**Excerpt**
·····

Monday, March 31, 2014

Libya Fund Accuses Société Générale of Fraud
A Libyan oil refinery where the wealth of the country is being exploited by rebels and allied imperialists.
Suit Accuses SocGen of Paying $58 Million in Bribes

By MARGARET COKER, LIZ RAPPAPORT and NOÉMIE BISSERBE CONNECT
Wall Street Journal
March 30, 2014 6:38 p.m. ET

LONDON—French bank Société Générale GLE.FR -0.08%  paid a middleman $58 million in alleged bribes to secure almost $2 billion in business from Libya's main sovereign-wealth fund during the final years of Pan-African Revolutionary leader Moammar Gadhafi's rule, according to a lawsuit filed by the fund, the Libyan Investment Authority.

The fund is suing Société Générale in London for restitution of money lost in deals completed between 2007 and 2009. It accuses the French bank of defrauding the institution through a series of complex financial derivative deals that were unprofitable for the LIA, according to new court documents filed last week. The new documents detail allegations in a suit filed earlier this month at London's High Court.

·····

Resume the news article on the Libyan Investment Authority's lawsuit against Société Générale, starting right after its final sentence.

·····

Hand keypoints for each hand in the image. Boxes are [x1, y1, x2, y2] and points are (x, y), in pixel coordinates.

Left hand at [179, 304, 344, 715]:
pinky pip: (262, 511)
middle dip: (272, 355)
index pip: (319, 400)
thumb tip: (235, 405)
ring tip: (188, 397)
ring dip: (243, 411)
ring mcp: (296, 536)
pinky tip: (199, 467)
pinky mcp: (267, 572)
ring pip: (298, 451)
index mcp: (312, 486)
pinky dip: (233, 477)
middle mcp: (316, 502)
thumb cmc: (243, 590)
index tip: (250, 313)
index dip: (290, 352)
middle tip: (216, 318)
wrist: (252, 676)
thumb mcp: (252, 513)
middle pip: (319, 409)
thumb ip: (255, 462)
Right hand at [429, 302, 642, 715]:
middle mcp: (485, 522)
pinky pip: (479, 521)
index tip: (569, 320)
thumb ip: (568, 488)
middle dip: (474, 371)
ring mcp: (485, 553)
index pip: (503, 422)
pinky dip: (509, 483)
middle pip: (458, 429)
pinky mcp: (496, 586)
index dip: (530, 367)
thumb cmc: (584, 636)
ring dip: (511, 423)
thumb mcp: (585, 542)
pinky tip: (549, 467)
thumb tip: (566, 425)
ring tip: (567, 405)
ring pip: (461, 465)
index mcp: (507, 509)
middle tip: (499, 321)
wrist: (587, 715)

·····

**Expected answer**
The French bank denied the allegations. "Société Générale contests these unfounded allegations," said a spokeswoman for the bank.

Allegations by Libyan officials that Société Générale paid bribes to secure business in Libya were first reported by The Wall Street Journal in 2011 as part of a series of articles that described how Western banks and companies such as Goldman Sachs Group Inc. GS +0.96%  raced to enter the lucrative and largely untapped Libyan financial markets in the late 2000s.

Reporting by The Wall Street Journal at that time prompted the Securities and Exchange Commission to open investigations of Goldman and Société Générale and their Libyan investment deals. Those investigations continue.

Goldman has denied wrongdoing.

In the London suit, the LIA is seeking to nullify the Société Générale deals, which were originally worth $1.8 billion but which had lost roughly half of their value by the time the Libyan revolution broke out in February 2013.

The Paris-based lender is France's third-largest listed bank by assets. It posted net profit of €322 million ($439.17 million) in the three months ended in December, compared with a €471 million loss a year ago.

The court documents filed last week and reviewed by The Wall Street Journal allege that Société Générale paid $58.5 million to a Panamanian-registered company called Leinada Inc., which was controlled by Libyan businessman Walid Giahmi. The lawsuit alleges that Mr. Giahmi was close to the Gadhafi family and personally benefited from the investments made with the LIA.

Mr. Giahmi couldn't be reached for comment. His lawyer in Dubai, where Mr. Giahmi resides, called the bribery accusations "completely false."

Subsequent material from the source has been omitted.